### Given data
-*-*-

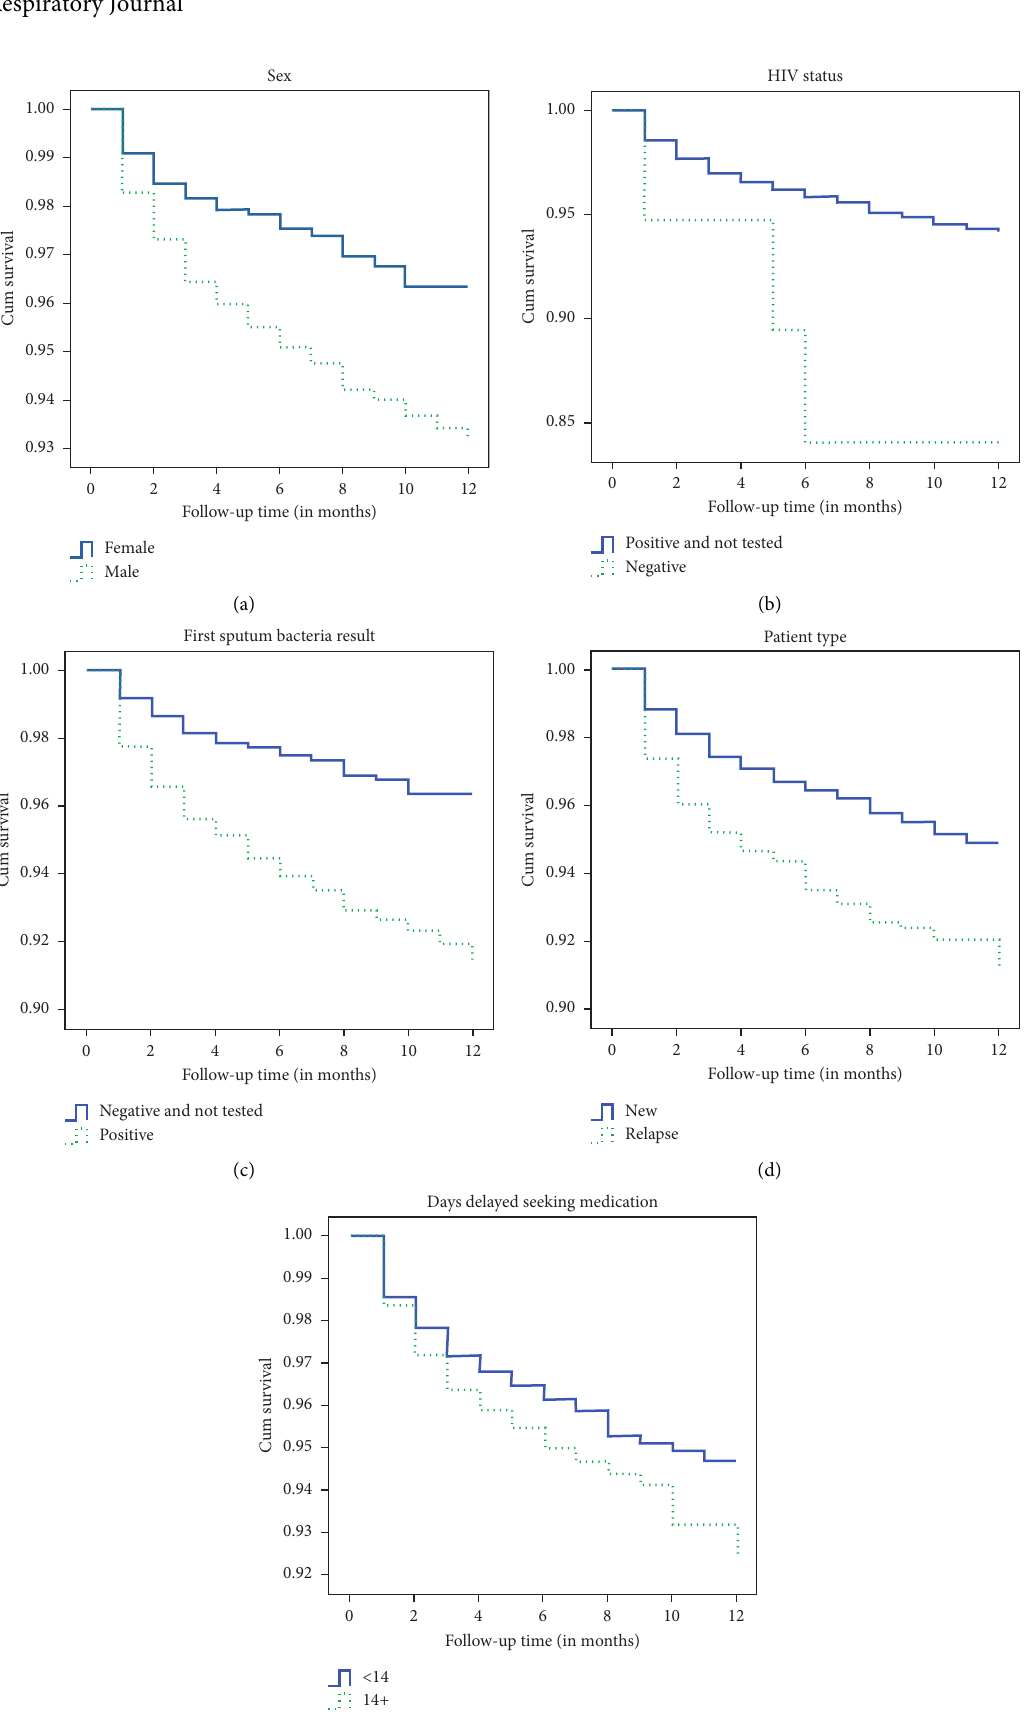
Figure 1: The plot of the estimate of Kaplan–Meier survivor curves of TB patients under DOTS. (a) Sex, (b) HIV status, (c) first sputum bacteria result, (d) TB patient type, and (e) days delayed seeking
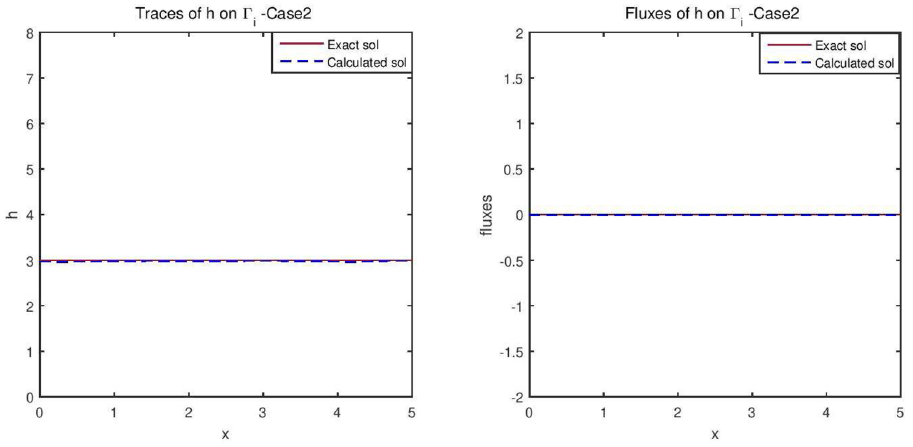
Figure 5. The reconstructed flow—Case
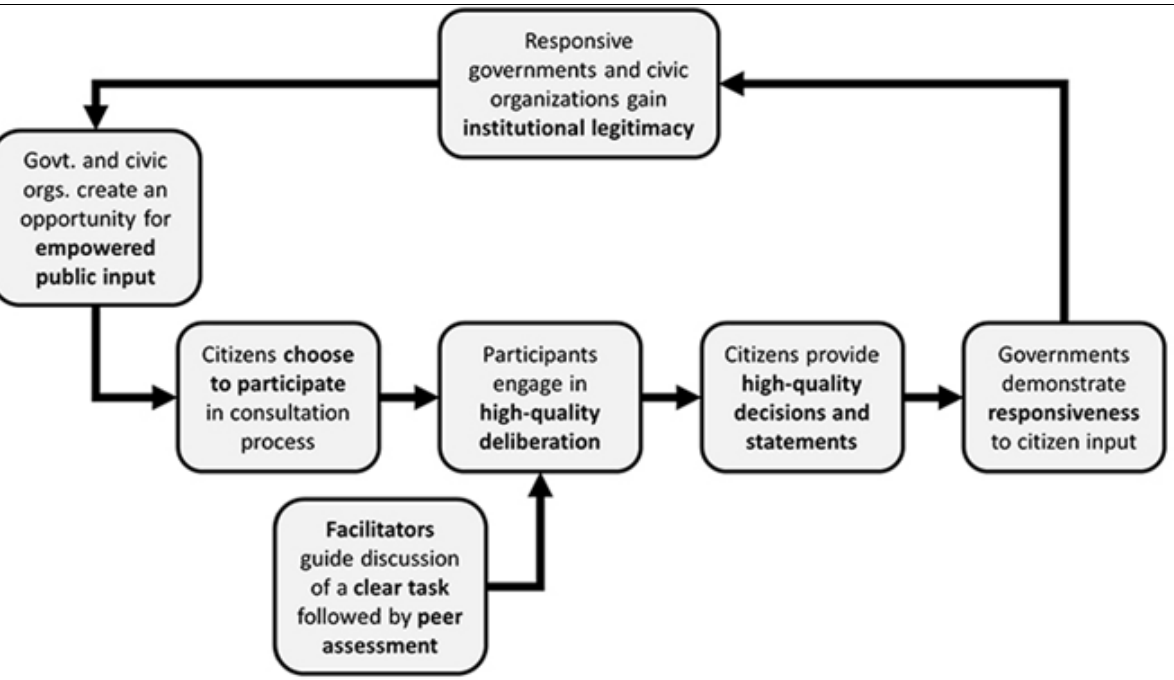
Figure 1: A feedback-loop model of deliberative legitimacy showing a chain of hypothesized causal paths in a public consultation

-*-*-

Return the listing exactly as it appears, excluding any image.

Figure 1: The plot of the estimate of Kaplan–Meier survivor curves of TB patients under DOTS. (a) Sex, (b) HIV status, (c) first sputum bacteria result, (d) TB patient type, and (e) days delayed seeking
Figure 5. The reconstructed flow—Case
Figure 1: A feedback-loop model of deliberative legitimacy showing a chain of hypothesized causal paths in a public consultation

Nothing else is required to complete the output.